(Collected data)
******
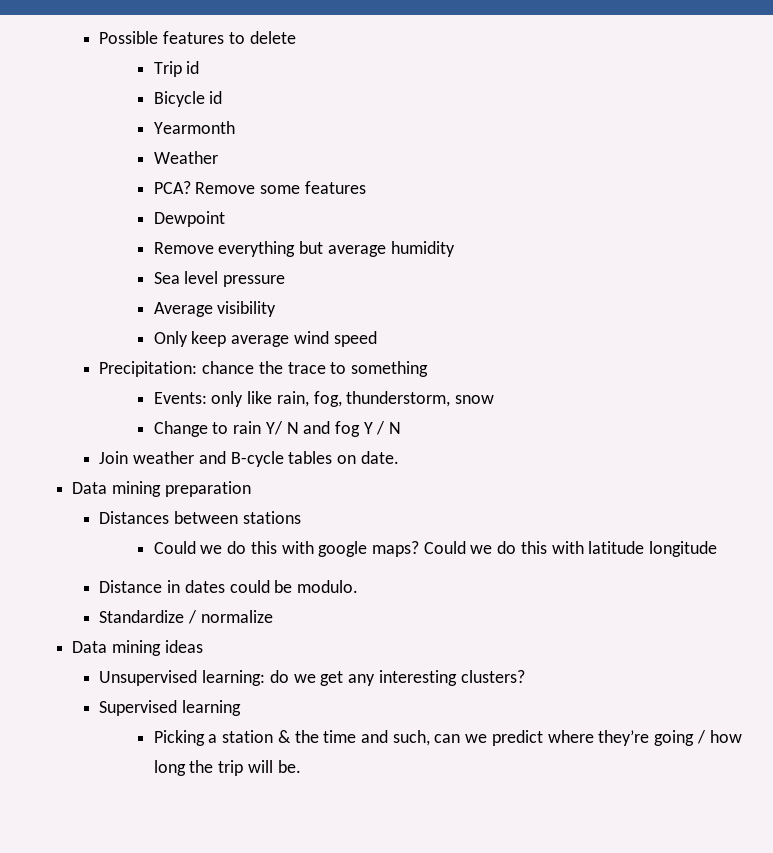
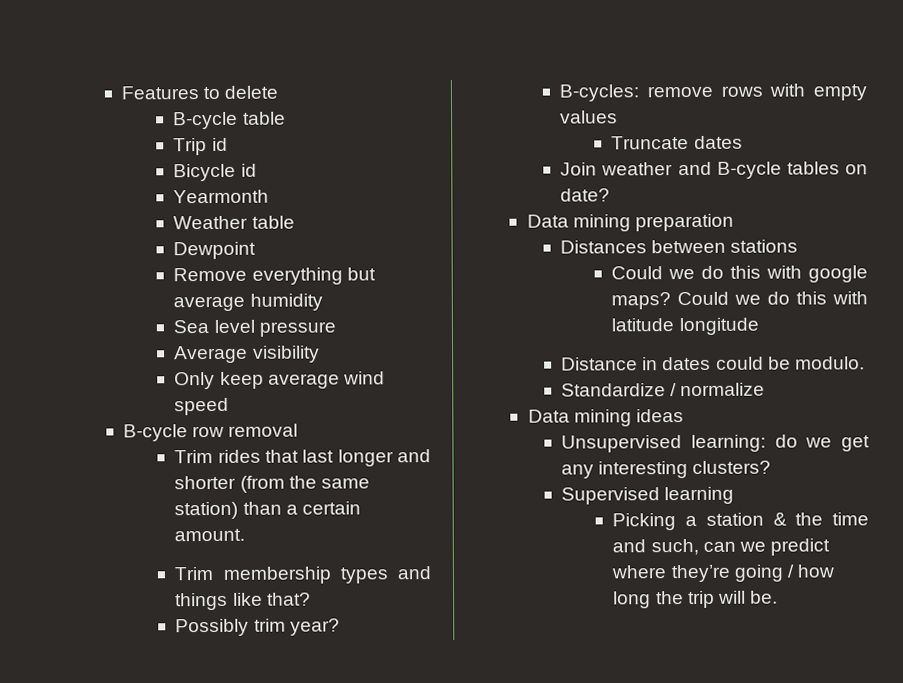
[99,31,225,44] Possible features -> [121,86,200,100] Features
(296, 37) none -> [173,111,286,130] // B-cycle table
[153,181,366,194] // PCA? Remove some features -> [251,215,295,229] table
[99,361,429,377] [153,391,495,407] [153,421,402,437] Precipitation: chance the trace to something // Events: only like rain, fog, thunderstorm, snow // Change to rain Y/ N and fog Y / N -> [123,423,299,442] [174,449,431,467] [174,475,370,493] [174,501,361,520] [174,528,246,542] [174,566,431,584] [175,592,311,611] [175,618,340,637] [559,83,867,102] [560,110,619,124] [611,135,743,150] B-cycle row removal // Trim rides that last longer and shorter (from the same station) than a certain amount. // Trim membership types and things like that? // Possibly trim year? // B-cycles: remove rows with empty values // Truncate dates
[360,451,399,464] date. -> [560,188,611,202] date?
******
■ Problem description: Repeat the records above exactly, from the first line through the line containing "[153,181,366,194] // PCA?", and leave out the pictures.

■ Expected answer:
[99,31,225,44] Possible features -> [121,86,200,100] Features
(296, 37) none -> [173,111,286,130] // B-cycle table
[153,181,366,194] // PCA? Remove some features -> [251,215,295,229] table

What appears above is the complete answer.